LianBio to Break Ice on Chinese IPO Freeze With $345 Million Float
The U.S.-China clinical-stage biopharma startup has priced its offering scheduled for next Thursday.
CapitalWatch Staff
CapitalWatch Staff
Oct. 20, 2021 20:36
LianBio to Break Ice on Chinese IPO Freeze With $345 Million Float

(CapitalWatch, Oct. 20, New York) LianBio, a clinical-stage biopharma operating in China and the United States, is set to lift off in a New York IPO worth up to $345.1 million next week.

The company is offering 20.3 million American depositary shares in the price range of $15 to $17 apiece. Each ADS represents one ordinary share. At the top of the range, LianBio's valuation would stand at $1.8 billion.

LianBio has hired Goldman Sachs & Co. LLC, Jefferies LLC, BofA Securities Inc., and Raymond James & Associates Inc. to secure its listing.

Headquartered in Princeton, New Jersey, LianBio conducts the majority of its operations in China. With nine product candidates in its pipeline and three near Phase 3 trial stage, the company focuses on in-licensing assets to Greater China and other Asian markets. Among its partners are Bristol-Myers Squibb (NYSE: BMY), Tarsus Pharmaceuticals (Nasdaq: TARS), and Pfizer Inc. (NYSE: PFE).

Early investors in LianBio included funds managed by Pfizer, BlackRock (NYSE: BLK), Farallon Capital, and Perceptive Advisors.

Scheduled for next Thursday, Oct. 28, on the Nasdaq Global Market, LianBio's IPO will mark a comeback of Chinese listings to New York after a four-month halt.
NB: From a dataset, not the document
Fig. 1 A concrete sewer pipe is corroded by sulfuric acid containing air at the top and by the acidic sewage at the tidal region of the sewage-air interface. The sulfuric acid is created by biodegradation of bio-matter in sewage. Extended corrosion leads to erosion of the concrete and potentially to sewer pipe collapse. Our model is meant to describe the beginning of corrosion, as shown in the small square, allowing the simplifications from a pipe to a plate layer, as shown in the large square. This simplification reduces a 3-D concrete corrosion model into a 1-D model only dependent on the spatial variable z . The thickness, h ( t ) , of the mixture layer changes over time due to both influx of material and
It was early July, shortly after the $4.4 billion fiasco IPO of Didi Global Inc. (NYSE: DIDI), when Beijing said it is reviewing rules for overseas fundraisings. As Beijing prepared new laws, several expected and scheduled Chinese IPOs in New York were canceled or postponed. Specifically, Beijing was looking at rules concerning VIE structure and has tightened its data security laws.

In connection to data security, LianBio stated in its prospectus that patient data obtained during clinical trials in China is anonymized. While uncertainties remain on certain definitions, the company wrote, "To our understanding, the Chinese government has not required life sciences companies to upload clinical study data to any government-designated data centers, or prevented the cross-border transmission and sharing of clinical study data."

Since the new rules were released, just a handful of companies linked to China have publicly filed for a U.S. listing and LianBio was the first to get through to Wall Street.

Other filings came from a Chinese wheelchair company, Jin Medical International Ltd., a small Hong Kong-based online brokerage, Zhong Yang Financial Group Ltd., and FWD Group Holdings Ltd., a Pan-Asian life insurer controlled by Hong Kong tycoon Richard Li.

LianBio's flotation will also indicate the level of U.S. investors' willingness to continue backing Chinese stocks after so many of even the "too-big-to-fail" companies lost billions in market value this year amid the regulatory crackdown.

LianBio has reserved the ticker symbol "LIAN" for public trading.